* _Excerpted text_:
⁂

# Modelling
<u>Tests using the following models :</u>
* Linear regression
* Random forest regressor
* Ridge and Lasso Regularization (add on to linear modelling?)

<u> Tests using the following variables:</u>
* Weather variables (rain, temperature, windspeed)
* Time variables (Day of week, month, year, time of day, public holiday)
* Sensor environment variables:
    * Sensor_id
    * Betweenness of the street 
    * Buildings in proximity to the sensor
    * Landmarks in proximity to the sensor  
    * Furniture in proximity to the sensor    
    * Lights in proximity to the sensor   


Normalise variables: should this be with MinMax or StandardScaler??

In [3]:
import copy
import pandas as pd
from sklearn.linear_model import LinearRegression, Ridge, Lasso, ElasticNet
from sklearn.preprocessing import StandardScaler
from sklearn.model_selection import train_test_split, cross_val_score, GridSearchCV
import numpy as np
import matplotlib.pyplot as plt
from sklearn.metrics import classification_report, mean_squared_error,r2_score
from sklearn.tree import DecisionTreeRegressor
from sklearn.ensemble import RandomForestRegressor
from sklearn.preprocessing import MinMaxScaler
import time as thetime
from sklearn.model_selection import cross_validate
from xgboost import XGBClassifier, XGBRegressor
from time import time

from warnings import simplefilter
simplefilter(action='ignore', category=FutureWarning)

import multiprocessing

# To display tables in HTML output
from IPython.display import HTML, display

from Functions import *

In [59]:
def run_model_with_cv(model, metrics, cv):
  
    scores = cross_validate(model, Xfull, Yfull, cv=cv, scoring=metrics ,return_estimator=True)

⁂

* _Provided data_:
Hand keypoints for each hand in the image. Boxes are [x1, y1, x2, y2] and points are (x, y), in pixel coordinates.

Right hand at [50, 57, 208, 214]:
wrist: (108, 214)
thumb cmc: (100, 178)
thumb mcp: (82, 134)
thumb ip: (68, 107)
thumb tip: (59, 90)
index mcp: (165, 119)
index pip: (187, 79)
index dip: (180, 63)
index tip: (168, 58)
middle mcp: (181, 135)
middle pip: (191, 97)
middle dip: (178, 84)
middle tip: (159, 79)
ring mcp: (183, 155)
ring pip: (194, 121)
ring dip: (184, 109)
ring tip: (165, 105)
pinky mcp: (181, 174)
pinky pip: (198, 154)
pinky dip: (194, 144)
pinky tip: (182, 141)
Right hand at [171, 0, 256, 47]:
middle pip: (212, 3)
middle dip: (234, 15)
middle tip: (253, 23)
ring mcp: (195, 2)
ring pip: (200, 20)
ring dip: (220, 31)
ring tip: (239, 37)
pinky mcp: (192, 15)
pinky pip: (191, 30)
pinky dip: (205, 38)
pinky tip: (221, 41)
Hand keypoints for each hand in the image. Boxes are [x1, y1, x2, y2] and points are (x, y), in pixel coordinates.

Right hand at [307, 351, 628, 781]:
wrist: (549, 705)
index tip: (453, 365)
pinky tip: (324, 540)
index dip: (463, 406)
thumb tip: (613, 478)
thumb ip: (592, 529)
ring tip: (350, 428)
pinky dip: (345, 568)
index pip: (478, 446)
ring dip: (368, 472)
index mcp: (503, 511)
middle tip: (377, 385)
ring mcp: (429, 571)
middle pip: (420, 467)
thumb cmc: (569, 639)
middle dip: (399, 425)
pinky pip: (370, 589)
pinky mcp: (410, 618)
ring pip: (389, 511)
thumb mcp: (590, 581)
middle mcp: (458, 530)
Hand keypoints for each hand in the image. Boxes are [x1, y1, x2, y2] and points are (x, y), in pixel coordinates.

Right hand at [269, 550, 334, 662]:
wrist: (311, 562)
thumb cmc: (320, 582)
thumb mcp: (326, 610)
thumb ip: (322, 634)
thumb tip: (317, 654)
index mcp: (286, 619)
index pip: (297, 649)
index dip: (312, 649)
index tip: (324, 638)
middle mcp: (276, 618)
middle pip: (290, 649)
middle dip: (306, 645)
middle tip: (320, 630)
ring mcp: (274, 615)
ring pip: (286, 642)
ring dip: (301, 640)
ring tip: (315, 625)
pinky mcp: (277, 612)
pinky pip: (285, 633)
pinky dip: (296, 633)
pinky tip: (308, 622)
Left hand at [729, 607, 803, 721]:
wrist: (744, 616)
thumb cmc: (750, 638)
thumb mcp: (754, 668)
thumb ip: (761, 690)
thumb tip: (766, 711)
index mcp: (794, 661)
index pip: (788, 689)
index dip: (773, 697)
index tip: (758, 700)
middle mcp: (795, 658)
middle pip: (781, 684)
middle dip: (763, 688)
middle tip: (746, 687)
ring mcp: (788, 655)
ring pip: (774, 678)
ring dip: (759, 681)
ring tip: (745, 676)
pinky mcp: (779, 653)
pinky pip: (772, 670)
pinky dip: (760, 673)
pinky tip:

⁂

Print the modelling notebook word for word, starting at "<u> Tests using" and ending at "MinMax or StandardScaler??". The material is separate from the modelling notebook.

<u> Tests using the following variables:</u>
* Weather variables (rain, temperature, windspeed)
* Time variables (Day of week, month, year, time of day, public holiday)
* Sensor environment variables:
    * Sensor_id
    * Betweenness of the street 
    * Buildings in proximity to the sensor
    * Landmarks in proximity to the sensor  
    * Furniture in proximity to the sensor    
    * Lights in proximity to the sensor   


Normalise variables: should this be with MinMax or StandardScaler??